### Exercise
Rewrite the data from its beginning through the line containing "AK Parti ve CHP grupları arasında seslerin", replacing "Fondazione" with "Foundation" and leaving everything else unchanged.

------

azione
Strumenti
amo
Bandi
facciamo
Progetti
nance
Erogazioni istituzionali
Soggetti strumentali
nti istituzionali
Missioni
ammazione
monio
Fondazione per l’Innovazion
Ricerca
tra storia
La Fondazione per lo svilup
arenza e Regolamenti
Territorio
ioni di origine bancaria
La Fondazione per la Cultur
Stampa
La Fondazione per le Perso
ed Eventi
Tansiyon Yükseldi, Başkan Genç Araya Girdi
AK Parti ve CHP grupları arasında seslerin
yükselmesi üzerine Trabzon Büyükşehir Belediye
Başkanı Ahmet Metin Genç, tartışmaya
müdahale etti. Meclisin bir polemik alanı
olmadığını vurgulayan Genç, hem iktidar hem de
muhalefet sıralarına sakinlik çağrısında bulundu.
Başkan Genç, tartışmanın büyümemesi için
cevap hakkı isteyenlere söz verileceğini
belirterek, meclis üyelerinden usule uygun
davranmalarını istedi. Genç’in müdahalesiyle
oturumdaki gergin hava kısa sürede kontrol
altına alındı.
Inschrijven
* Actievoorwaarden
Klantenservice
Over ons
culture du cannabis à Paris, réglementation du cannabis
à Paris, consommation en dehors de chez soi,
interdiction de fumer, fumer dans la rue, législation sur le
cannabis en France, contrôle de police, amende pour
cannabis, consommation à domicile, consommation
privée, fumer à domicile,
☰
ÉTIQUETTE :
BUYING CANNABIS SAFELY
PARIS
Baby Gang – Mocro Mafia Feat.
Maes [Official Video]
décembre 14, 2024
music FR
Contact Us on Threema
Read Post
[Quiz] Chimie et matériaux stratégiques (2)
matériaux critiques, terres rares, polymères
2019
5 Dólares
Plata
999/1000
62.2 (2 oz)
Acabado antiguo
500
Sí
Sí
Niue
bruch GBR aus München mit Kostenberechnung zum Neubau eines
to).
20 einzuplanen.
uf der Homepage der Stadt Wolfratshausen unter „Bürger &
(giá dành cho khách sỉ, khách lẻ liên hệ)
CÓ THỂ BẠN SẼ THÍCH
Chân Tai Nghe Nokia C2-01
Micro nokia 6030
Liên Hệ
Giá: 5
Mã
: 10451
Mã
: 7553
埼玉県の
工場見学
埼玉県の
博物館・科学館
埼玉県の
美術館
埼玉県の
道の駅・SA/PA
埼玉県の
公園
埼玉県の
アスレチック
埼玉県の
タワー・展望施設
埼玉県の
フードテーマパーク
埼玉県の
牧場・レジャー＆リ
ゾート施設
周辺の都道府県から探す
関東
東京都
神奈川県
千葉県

------

### Response box
azione
Strumenti
amo
Bandi
facciamo
Progetti
nance
Erogazioni istituzionali
Soggetti strumentali
nti istituzionali
Missioni
ammazione
monio
Foundation per l’Innovazion
Ricerca
tra storia
La Foundation per lo svilup
arenza e Regolamenti
Territorio
ioni di origine bancaria
La Foundation per la Cultur
Stampa
La Foundation per le Perso
ed Eventi
Tansiyon Yükseldi, Başkan Genç Araya Girdi
AK Parti ve CHP grupları arasında seslerin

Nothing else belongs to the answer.